Steering between these debates—and following Harel’s suggestion that the algorithms of interest to computer science are always expressible in programming languages—we arrive at the following program-oriented formulation of the algorithmic thesis:

CTT-Algorithm (CTT-A). Every algorithm can be expressed by means of a program in some (not necessarily currently existing) Turing-equivalent programming language.

There is an option to narrow CTT-A by adding “physically implementable” before “program,” although in our view this would be to lump together two distinct computational issues that are better treated separately.

The evolving nature and open-endedness of the concept of an algorithm is matched by a corresponding open-endedness in the concept of a programming language. But this open-endedness notwithstanding, CTT-A requires that all algorithms be bounded by Turing computability.

Later in this article we examine complexity-theoretic and physical versions of the Church-Turing thesis but first turn to the question of the justification of the theses introduced so far. Are CTT-O and CTT-A correct?

Stephen Kleene—who coined the term “Church-Turing thesis”—catalogued four types of argument for CTT-O: First, the argument from non-refutation points out the thesis has never been refuted, despite sustained (and ongoing) attempts to find a counterexample (such as the attempts by László Kalmár and, more recently, by Doukas Kapantais). Second, the argument from confluence points to the fact that the various characterizations of computability, while differing in their approaches and formal details, turn out to encompass the very same class of computable functions. Four such characterizations were presented (independently) in 1936 and immediately proved to be extensionally equivalent: Turing computability, Church’s λ-definability, Kleene’s recursive functions, and Post’s finitary combinatory processes.

━━━━━━━━━━━━━━━━━━━━

▸ What this exercise asks:
[a] According to the passage on the Church-Turing thesis, why do the authors decline to narrow CTT-A by adding "physically implementable" before "program"? Answer in one to three sentences.
[b] For each statement, say whether it agrees with the passage on the Church-Turing thesis. Answer yes or no and quote the deciding words.
(i) Stephen Kleene coined the term "Church-Turing thesis."
(ii) The four characterizations of computability from 1936 were developed jointly.
(iii) CTT-A limits algorithms to programs in programming languages that currently exist.
[c] Answer from the passage on the Church-Turing thesis:
(i) According to CTT-A, what kind of programming language must be able to express every algorithm?
(ii) How many types of argument for CTT-O did Kleene catalogue?
(iii) Whose attempts to find a counterexample to the thesis are named?

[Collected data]
━━━━━━━━━━━━━━━━━━━━

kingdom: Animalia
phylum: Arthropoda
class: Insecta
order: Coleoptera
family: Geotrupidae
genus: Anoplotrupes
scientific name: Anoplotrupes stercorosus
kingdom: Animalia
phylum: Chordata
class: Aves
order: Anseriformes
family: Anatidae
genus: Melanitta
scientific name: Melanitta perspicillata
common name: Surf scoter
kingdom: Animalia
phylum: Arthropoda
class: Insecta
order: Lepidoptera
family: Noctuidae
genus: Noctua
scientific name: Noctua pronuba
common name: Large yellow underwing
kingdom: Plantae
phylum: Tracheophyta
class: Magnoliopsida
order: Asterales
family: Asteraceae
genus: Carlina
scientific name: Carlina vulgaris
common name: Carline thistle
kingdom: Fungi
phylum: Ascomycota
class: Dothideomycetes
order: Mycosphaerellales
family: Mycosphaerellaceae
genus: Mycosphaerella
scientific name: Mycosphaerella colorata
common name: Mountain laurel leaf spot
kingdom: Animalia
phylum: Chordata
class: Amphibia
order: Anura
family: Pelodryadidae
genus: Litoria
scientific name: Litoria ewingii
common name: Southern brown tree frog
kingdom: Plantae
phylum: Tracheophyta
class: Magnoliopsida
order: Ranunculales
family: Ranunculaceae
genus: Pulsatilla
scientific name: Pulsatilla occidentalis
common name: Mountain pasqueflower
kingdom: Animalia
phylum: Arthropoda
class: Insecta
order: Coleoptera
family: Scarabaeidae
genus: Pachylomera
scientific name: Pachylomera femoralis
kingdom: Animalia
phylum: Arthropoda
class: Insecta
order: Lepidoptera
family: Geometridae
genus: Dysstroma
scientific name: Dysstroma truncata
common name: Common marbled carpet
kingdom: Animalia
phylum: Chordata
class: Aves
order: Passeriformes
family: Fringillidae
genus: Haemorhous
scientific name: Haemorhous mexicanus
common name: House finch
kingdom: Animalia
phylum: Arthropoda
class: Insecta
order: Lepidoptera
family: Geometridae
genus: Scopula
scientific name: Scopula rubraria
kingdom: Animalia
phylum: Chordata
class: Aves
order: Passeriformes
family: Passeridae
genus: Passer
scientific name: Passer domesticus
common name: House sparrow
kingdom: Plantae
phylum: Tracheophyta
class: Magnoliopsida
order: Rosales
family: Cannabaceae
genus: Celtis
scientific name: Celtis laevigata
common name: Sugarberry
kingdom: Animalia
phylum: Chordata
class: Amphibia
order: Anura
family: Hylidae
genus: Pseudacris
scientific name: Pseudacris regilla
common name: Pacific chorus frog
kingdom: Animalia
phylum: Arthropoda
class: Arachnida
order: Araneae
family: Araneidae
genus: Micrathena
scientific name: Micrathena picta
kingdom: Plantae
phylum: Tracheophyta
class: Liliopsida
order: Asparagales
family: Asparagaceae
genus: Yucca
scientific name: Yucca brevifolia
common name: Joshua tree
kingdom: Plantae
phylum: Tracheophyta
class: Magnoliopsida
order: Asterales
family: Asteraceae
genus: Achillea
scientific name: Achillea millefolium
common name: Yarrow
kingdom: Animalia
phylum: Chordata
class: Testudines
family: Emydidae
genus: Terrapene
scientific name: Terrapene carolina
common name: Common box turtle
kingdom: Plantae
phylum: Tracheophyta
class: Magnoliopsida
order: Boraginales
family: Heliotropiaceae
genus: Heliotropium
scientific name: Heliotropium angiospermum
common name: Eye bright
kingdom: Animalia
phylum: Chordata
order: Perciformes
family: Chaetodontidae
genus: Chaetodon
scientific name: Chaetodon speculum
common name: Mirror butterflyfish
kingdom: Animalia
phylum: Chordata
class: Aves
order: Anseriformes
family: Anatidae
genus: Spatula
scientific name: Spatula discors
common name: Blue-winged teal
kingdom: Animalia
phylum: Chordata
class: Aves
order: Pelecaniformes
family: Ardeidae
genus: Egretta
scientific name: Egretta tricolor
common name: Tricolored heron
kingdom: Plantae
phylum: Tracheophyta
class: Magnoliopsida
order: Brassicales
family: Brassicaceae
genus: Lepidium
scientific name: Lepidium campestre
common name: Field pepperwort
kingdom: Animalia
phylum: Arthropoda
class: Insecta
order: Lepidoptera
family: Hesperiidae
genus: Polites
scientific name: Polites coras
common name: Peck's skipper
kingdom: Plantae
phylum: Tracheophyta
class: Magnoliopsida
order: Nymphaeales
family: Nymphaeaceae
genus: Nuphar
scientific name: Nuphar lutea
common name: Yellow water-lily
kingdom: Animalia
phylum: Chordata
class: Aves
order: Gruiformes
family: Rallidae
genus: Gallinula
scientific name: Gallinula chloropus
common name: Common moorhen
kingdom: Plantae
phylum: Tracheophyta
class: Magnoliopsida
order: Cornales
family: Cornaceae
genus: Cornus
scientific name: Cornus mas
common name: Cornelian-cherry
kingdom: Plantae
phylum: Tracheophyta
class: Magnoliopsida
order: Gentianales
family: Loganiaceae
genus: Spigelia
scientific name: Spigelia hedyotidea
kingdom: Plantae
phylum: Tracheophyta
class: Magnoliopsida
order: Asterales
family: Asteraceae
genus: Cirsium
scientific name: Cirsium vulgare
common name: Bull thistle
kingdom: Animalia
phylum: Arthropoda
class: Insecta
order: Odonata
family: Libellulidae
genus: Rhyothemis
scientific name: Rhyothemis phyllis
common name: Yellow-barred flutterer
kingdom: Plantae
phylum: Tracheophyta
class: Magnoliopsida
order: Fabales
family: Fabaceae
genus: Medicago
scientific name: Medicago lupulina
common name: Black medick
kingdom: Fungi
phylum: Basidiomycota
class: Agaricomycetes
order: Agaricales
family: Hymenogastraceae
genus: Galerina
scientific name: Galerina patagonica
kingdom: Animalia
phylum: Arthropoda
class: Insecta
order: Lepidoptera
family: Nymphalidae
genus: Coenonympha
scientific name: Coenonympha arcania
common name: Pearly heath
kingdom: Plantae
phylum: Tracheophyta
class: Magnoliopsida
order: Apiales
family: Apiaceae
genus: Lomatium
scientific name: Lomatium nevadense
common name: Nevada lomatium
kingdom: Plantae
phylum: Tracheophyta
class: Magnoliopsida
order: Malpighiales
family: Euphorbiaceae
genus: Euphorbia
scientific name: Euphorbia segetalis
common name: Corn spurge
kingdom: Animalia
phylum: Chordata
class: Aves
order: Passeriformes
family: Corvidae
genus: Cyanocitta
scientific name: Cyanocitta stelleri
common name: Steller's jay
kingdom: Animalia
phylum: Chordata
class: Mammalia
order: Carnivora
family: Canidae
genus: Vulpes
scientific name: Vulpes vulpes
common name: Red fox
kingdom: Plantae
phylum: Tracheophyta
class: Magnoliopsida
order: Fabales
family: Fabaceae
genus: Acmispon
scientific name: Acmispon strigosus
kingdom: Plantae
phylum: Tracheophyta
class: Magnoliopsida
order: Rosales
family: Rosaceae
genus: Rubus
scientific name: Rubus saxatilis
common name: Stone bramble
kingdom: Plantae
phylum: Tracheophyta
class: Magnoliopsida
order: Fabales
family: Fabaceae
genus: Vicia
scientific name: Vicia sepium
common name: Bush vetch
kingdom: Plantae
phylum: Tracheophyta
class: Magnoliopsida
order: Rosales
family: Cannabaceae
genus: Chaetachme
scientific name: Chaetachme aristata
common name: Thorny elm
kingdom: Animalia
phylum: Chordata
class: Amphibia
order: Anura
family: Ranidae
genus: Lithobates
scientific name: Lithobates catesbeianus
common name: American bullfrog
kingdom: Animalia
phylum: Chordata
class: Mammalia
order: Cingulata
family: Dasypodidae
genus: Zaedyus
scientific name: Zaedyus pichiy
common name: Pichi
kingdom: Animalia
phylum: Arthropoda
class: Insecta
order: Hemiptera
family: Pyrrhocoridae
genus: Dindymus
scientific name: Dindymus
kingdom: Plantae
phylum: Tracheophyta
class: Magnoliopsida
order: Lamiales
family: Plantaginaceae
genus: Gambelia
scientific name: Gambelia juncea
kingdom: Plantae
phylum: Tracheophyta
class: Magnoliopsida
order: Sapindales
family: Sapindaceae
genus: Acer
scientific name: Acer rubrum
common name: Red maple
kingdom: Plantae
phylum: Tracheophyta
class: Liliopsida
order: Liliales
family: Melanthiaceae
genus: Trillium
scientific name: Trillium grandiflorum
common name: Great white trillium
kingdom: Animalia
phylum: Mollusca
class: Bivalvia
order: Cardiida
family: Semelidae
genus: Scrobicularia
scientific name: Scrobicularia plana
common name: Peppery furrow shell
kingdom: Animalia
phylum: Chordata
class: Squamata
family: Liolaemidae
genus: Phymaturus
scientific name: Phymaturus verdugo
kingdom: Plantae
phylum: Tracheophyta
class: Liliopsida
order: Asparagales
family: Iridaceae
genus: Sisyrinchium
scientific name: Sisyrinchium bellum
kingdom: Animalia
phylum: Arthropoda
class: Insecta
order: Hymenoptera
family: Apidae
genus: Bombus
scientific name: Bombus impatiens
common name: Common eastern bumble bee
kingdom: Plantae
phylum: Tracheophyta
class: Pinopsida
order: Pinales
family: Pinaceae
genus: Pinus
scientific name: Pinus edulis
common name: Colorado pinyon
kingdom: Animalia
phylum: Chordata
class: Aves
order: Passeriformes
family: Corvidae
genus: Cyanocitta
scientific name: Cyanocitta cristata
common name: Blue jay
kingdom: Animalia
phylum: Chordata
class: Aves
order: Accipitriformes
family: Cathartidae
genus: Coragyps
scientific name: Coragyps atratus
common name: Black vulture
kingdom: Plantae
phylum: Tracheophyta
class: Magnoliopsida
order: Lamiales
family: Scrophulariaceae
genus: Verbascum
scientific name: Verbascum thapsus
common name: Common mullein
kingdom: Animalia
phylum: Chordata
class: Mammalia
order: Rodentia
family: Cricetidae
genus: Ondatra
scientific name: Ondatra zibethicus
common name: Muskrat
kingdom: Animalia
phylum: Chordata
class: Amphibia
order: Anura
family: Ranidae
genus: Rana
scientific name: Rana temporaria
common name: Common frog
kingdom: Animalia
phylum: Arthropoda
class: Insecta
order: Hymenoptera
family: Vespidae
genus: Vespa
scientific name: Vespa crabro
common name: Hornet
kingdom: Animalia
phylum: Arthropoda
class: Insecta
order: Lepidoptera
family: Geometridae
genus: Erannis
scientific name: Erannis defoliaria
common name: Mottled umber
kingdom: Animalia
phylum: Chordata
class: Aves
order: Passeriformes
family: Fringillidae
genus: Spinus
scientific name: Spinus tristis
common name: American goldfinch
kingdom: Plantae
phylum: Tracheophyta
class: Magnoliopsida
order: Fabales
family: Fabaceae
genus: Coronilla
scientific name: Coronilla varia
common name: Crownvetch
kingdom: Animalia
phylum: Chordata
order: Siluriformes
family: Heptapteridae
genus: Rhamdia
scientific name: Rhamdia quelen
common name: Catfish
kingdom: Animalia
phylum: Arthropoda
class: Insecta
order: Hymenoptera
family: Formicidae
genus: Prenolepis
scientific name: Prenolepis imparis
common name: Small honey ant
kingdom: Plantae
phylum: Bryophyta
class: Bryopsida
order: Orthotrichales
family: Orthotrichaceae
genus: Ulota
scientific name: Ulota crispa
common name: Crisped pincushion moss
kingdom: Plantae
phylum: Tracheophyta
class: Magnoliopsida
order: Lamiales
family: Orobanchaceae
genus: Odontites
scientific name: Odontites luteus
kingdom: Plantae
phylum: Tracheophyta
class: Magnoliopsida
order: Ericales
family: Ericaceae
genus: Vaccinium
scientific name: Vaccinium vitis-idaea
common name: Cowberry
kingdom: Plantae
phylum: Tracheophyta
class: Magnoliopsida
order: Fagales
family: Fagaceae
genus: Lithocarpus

━━━━━━━━━━━━━━━━━━━━

▸ Exercise responses:
[a] They hold that doing so would lump together two distinct computational issues. In their view, those issues are better treated separately.

[b]
(i) Yes: "Stephen Kleene—who coined the term “Church-Turing thesis”"
(ii) No: "Four such characterizations were presented (independently) in 1936"
(iii) No: "in some (not necessarily currently existing) Turing-equivalent programming language"

[c]
(i) A Turing-equivalent programming language
(ii) Four
(iii) László Kalmár and Doukas Kapantais